Despite the scant and conflicting testimony of cerebrologists with reference to the brain defects of criminals, there is so much clinical evidence of the aberration of morals and conduct from brain disease or injury that we are justified in believing that brain defects of some kind affecting the mental and moral faculties is the fons origo of criminality. This defect, as already seen, may be congenital or acquired, and may consist of a lack of development due to vicious environment and faulty education, mental and physical.
The fountain from which crime arises, says this authority, is some form of disease, or defect of the brain. And such disease or defect may be inherited, or may be caused by bad environment: by improper teaching, food, and exercise. To feel the full force of this statement we must bear in mind that "children are not born with intellect and conscience, but only with capacities for their development."

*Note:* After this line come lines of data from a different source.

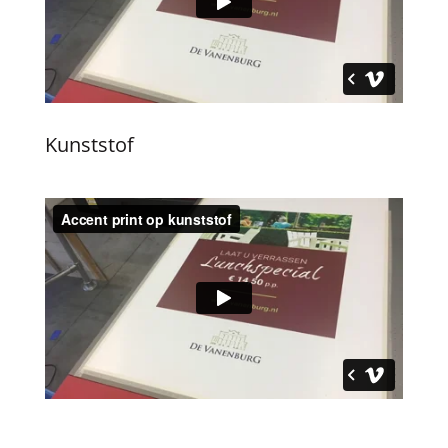
Kunststof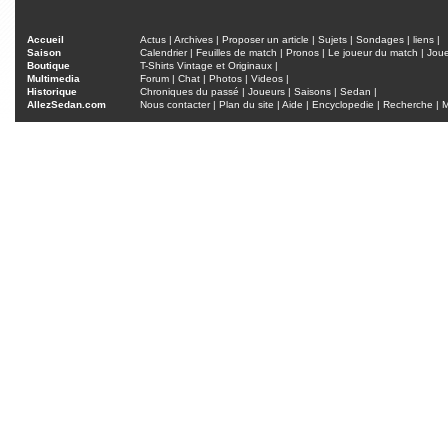
Accueil
Actus
|
Archives
|
Proposer un article
|
Sujets
|
Sondages
|
liens
|
Saison
Calendrier
|
Feuilles de match
|
Pronos
|
Le joueur du match
|
Jou
Boutique
T-Shirts Vintage et Originaux
|
Multimedia
Forum
|
Chat
|
Photos
|
Videos
|
Historique
Chroniques du passé
|
Joueurs
|
Saisons
|
Sedan
|
AllezSedan.com
Nous contacter
|
Plan du site
|
Aide
|
Encyclopedie
|
Recherche
|
M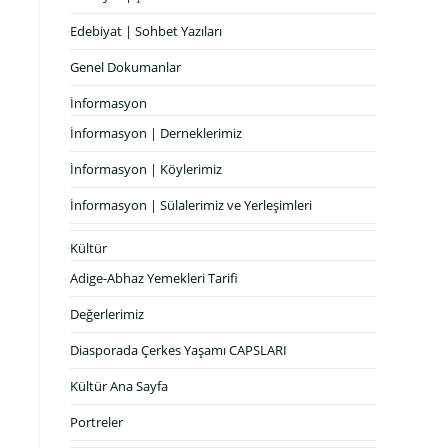
Edebiyat | Sohbet Yazıları
Genel Dokumanlar
İnformasyon
İnformasyon | Derneklerimiz
İnformasyon | Köylerimiz
İnformasyon | Sülalerimiz ve Yerleşimleri
Kültür
Adige-Abhaz Yemekleri Tarifi
Değerlerimiz
Diasporada Çerkes Yaşamı CAPSLARI
Kültür Ana Sayfa
Portreler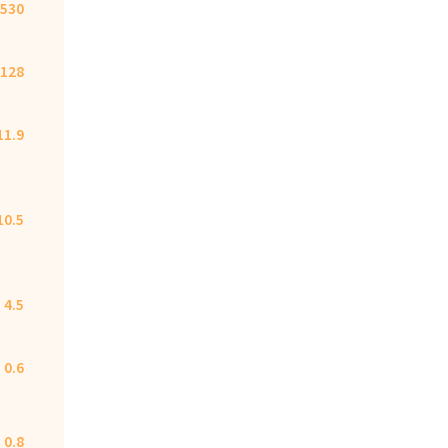
530
128
11.9
10.5
4.5
0.6
0.8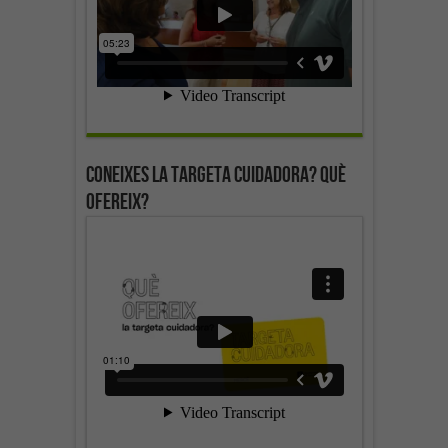
Coneixes la targeta cuidadora? Què
ofereix?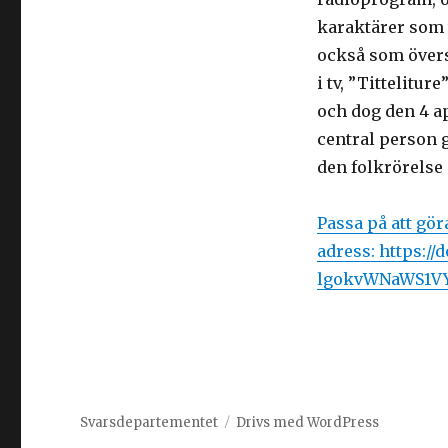
karaktärer som 
också som övers
i tv, ”Tittelitu
och dog den 4 ap
central person g
den folkrörelse 
Passa på att gö
adress: https:
lgokvWNaWS1V
Svarsdepartementet
Drivs med WordPress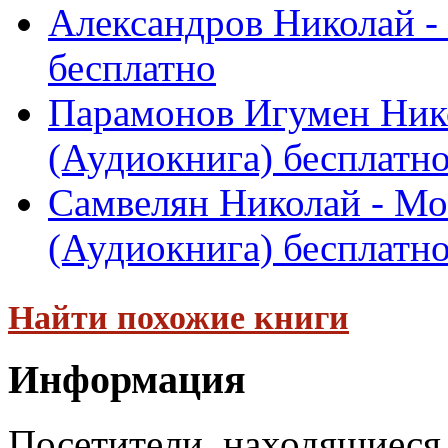
Александров Николай -
бесплатно
Парамонов Игумен Нико
(Аудиокнига) бесплатн
Самвелян Николай - Мо
(Аудиокнига) бесплатн
Найти похожие книги
Информация
Посетители, находящиеся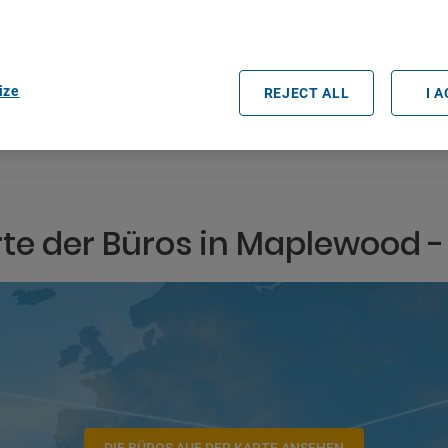
easurement, audience research and services development.
rtners (vendors)
Datum und Uhrzeit der Abholung
ize
REJECT ALL
I 
te der Büros in Maplewood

Therefore, if the capacities for intellect and morals are not developed, we cannot expect to find the intellect and morals.
In other words, we have no right to hope nor to expect that the neglected child will grow up into the good and clever man.
Neither is it reasonable to hope for a cure by pumping moral lessons into a brain in which no moral sense has been developed.
That epilepsy has a bad effect on morals, and that epileptics are often untruthful, treacherous, and dangerous is as well known as that epilepsy is a form of degeneracy, and is often caused by improper feeding and neglect in childhood.
Hysteria also affects the moral nerves of the brain. Dr. Lydston says:
Hysterical women often bring accusations of crime against others. The victim is generally a man, and the alleged crime, assault. Physicians recognise this as one of the dangers to be guarded against in their work. Hysterical women in the primary stage of anaesthesia, sometimes imagine themselves the victims of assault. In one well-known case the woman accused a dentist of assault while he was administering nitrous oxide to her. Her husband was in the room during the imaginary assault.
Dr. Lydston tells us that Flesch examined the brains of fifty criminals, and found imperfections in all.
In twenty-eight he found, in different cases, meningeal disease, such as adhesions, pachy-meningitis, interna hæmorrhagica, tubercular meningitis, leptomeningitis, edema of the pia mater, and hæmorrhagic spinal meningitis; also atheroma of the bisillary arteries, cortical atrophy, and cerebral haemorrhage. In most cases the pathologic conditions were not associated with the psychoses that are usually found under such circumstances.